Could a sausage be to thank for the Twins’ dramatic turnaround?

ANAHEIM, Calif. >> Kyle Farmer didn’t think much of it when he left a tangy summer sausage that he received as a gift from Cloverdale, whom he did an advertisement for last year, on a table in the Twins’ clubhouse.

Maybe a hungry teammate would grab it and have a nice snack.

Instead, it seems as if that sausage has turned into a good-luck charm for the Twins, who have turned their season around with seven straight wins and now make sure to tap the sausage before they head to the plate.

“Maybe it’s because of the sausage that it’s all happening in the first place,” manager Rocco Baldelli surmised.

Perhaps it is, seeing as the sausage first appeared in the dugout while Minnesota was getting shutout against the White Sox earlier in the week. The Twins had been held scoreless for the first five innings of Thursday’s game. But once the sausage appeared in the dugout, they rattled off five straight hits.

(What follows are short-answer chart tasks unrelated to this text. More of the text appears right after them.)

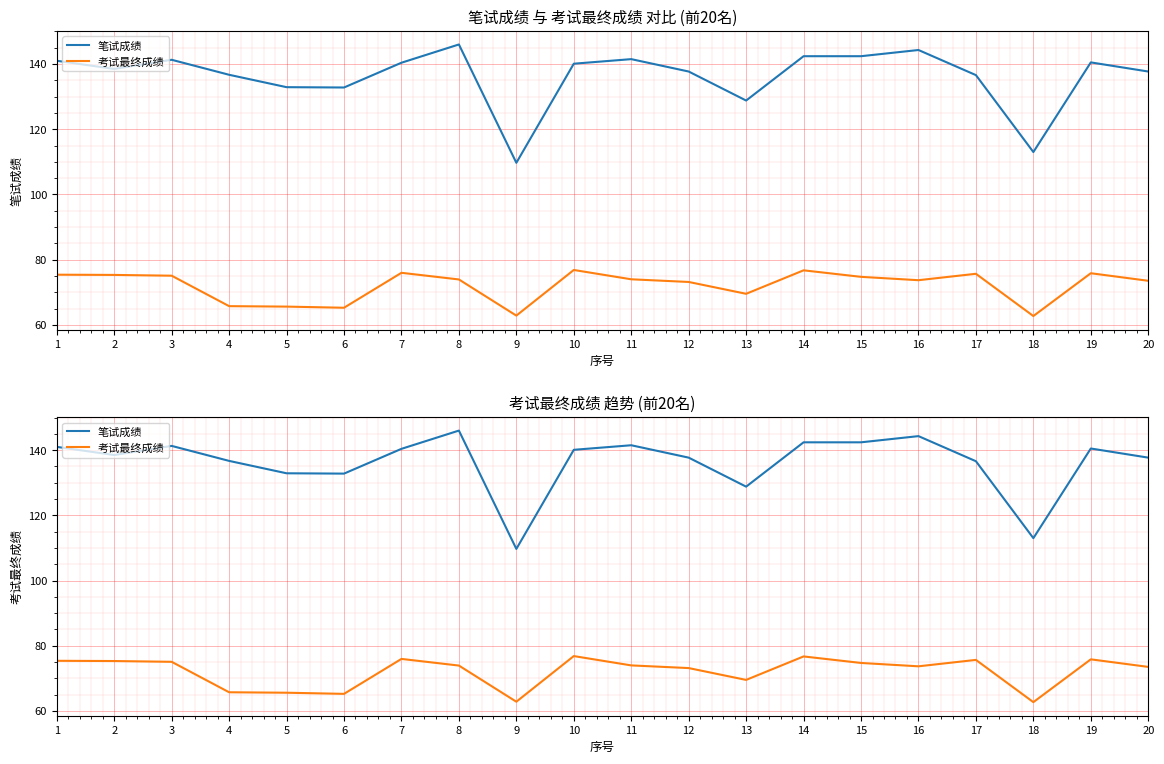

Rank the series by their average value, from lowest to highest.

考试最终成绩, 笔试成绩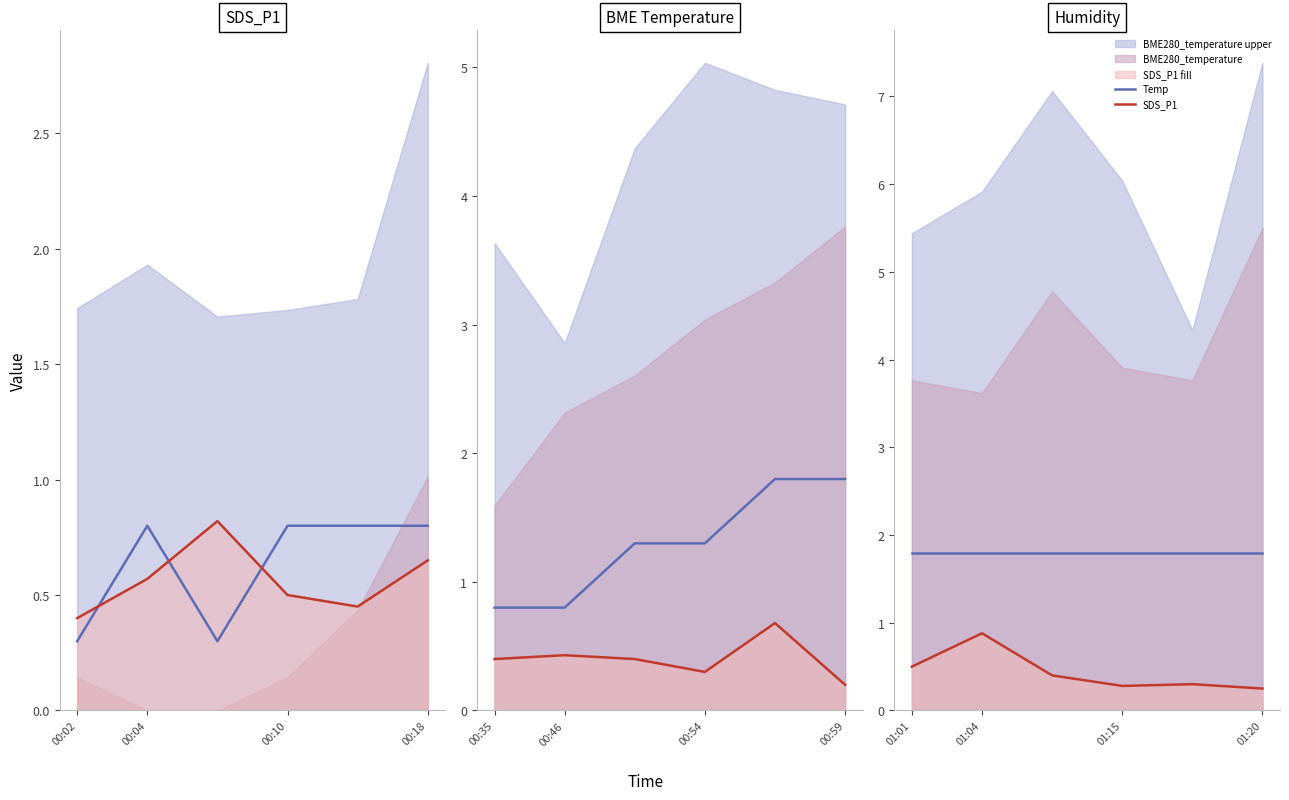

What is the total value across all series at 4?

2.1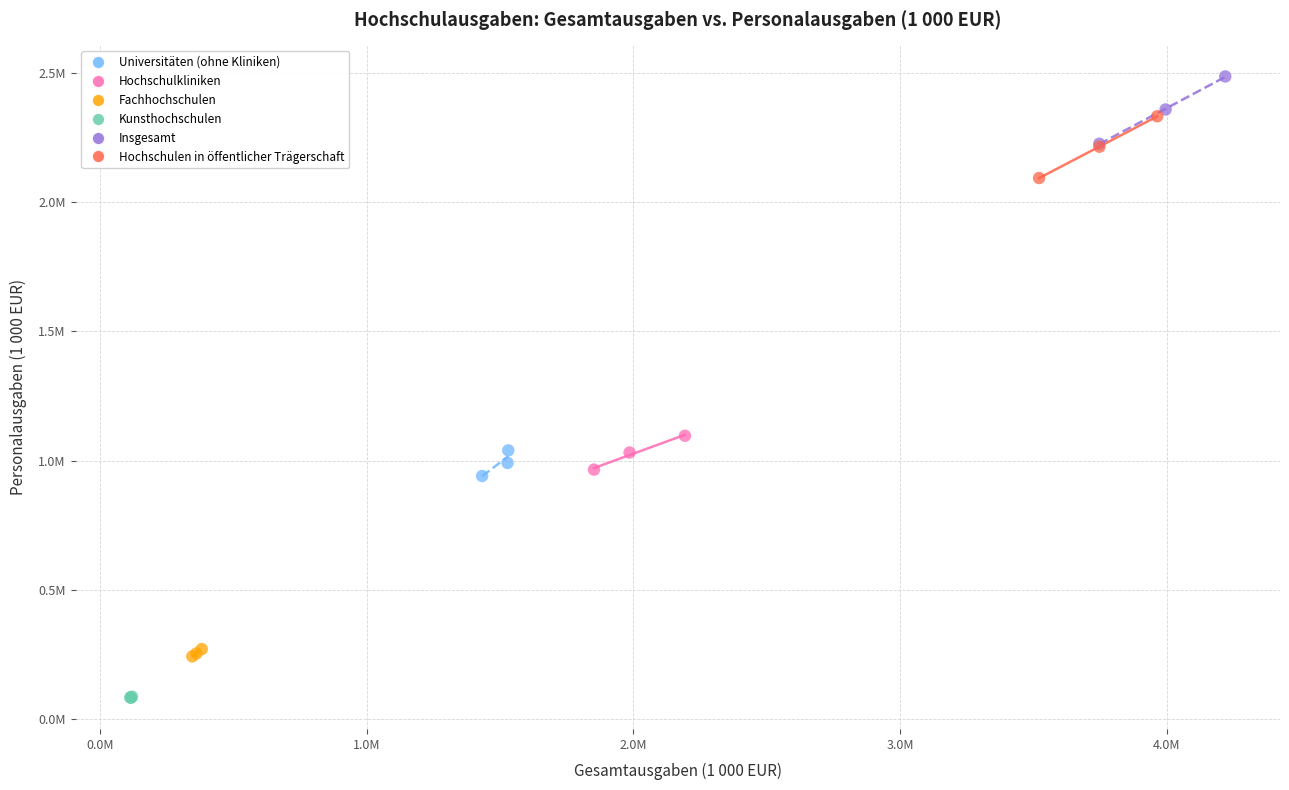

Which series contains the highest Y value?

Insgesamt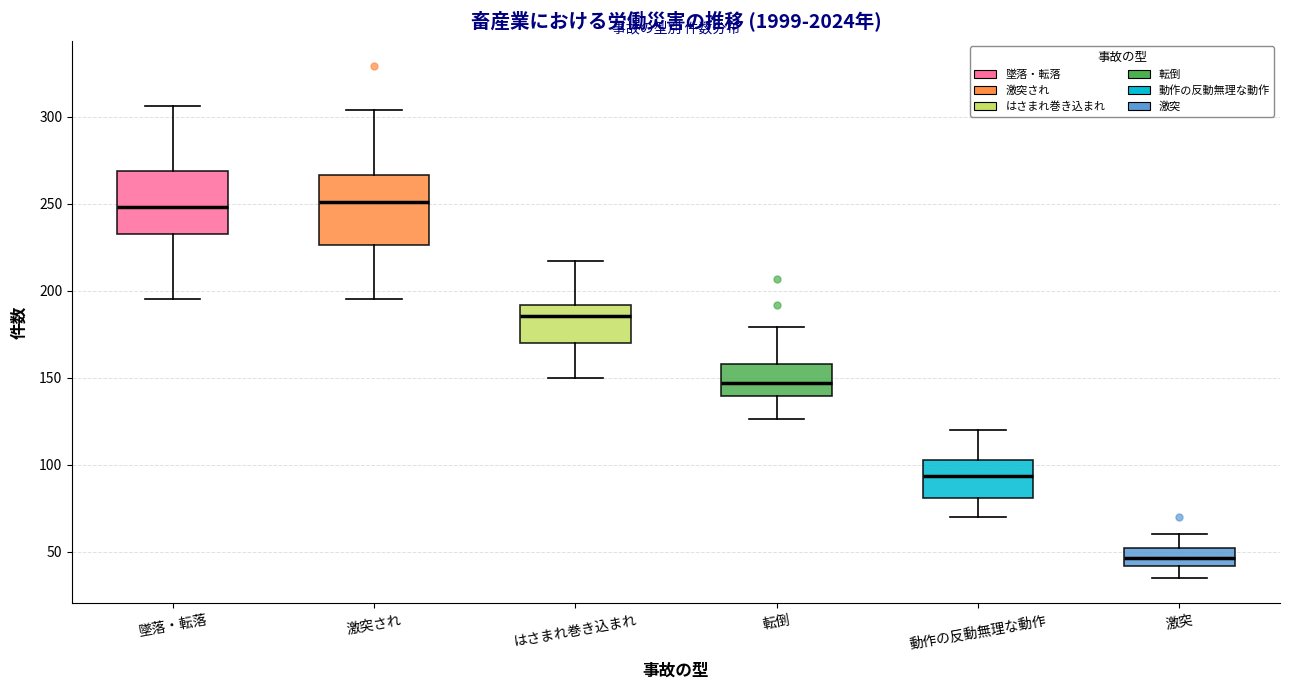

Reading left to right, transcribe this box plot: for each box, give where its median line is, the range the box spans, and where its two whiskers end, as read against the y-axis. The values are not printed on the chart, so give them approximately, as read against the axis.

墜落・転落: median 250, box 235 to 270, whiskers 195 to 305
激突され: median 250, box 225 to 265, whiskers 195 to 305
はさまれ巻き込まれ: median 185, box 170 to 190, whiskers 150 to 215
転倒: median 145, box 140 to 160, whiskers 125 to 180
動作の反動無理な動作: median 95, box 80 to 105, whiskers 70 to 120
激突: median 45, box 40 to 50, whiskers 35 to 60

Why, exactly, did the sausage make its way into the dugout in the first place?

“I guess Pop grabbed it and brought it in the dugout,” Farmer said, referring to hitting coach David Popkins. “I hope it lasts the whole year and doesn’t get moldy or anything.”

Hey, whatever works.

The Twins’ sluggish start had seen them spend the first 20 or so games as the worst-hitting team in the majors. But the offense finally seems to have started clicking — in their last seven games, they’ve scored at least five runs in each, highlighted by a 16-run outburst on Saturday against the Angels. On Sunday, for the second straight day, they collected 17 hits.

Eagle-eyed observers first noticed the sausage when it was flipped to first baseman Carlos Santana after he hit his third home run in as many days on Saturday.

As he approached the dugout, Santana leapt up and snagged it.

“It worked,” Santana said. “Everything in baseball, when it works, we do it.”

Later in Saturday’s game, right fielder Max Kepler was also seen clutching the link in the dugout after hitting his first home run of the season.

“Everyone touches it before we go to the plate,” Farmer said. “You just kind of tap it. Every at-bat. … It just happened kind of organically.”

The sausage — yes, the Twins only have one — resides near the bat rack in the dugout during games. It was stashed in catcher Ryan Jeffers’ bag on the way to California. Jeffers suggested that, at some point, the original item might need to be replaced by a non-perishable sausage.

The Twins’ manager is all for it — “it’s bringing us lots of hits and runs,” Baldelli noted, though he shares some of the same thoughts that Jeffers has.

Yes… we apparently have a HR Sausage now.

No… we don’t know why. pic.twitter.com/KTFEzSsLsW

— Minnesota Twins (@Twins) April 28, 2024

“I’m not even an adult, but slightly concerned as more of an adult than maybe some of the people in the other room that the package is going to open up and the thing hasn’t been refrigerated in many days,” Baldelli said. “There is no doubt when that thing opens up, whoever is touching it is in deep trouble. There is no doubt in my mind that we are carrying around something that is very, very unhealthy to the human body.”

This is Minnesota’s second sausage-related storyline this season as center fielder Byron Buxton was nearly run over by one of Milwaukee’s famous racing sausages earlier this season.

That led Farmer to proclaim it “the year of the sausage.”

“I guess we’re going to keep touching the sausage,” Farmer said. “Baseball players are messed up.”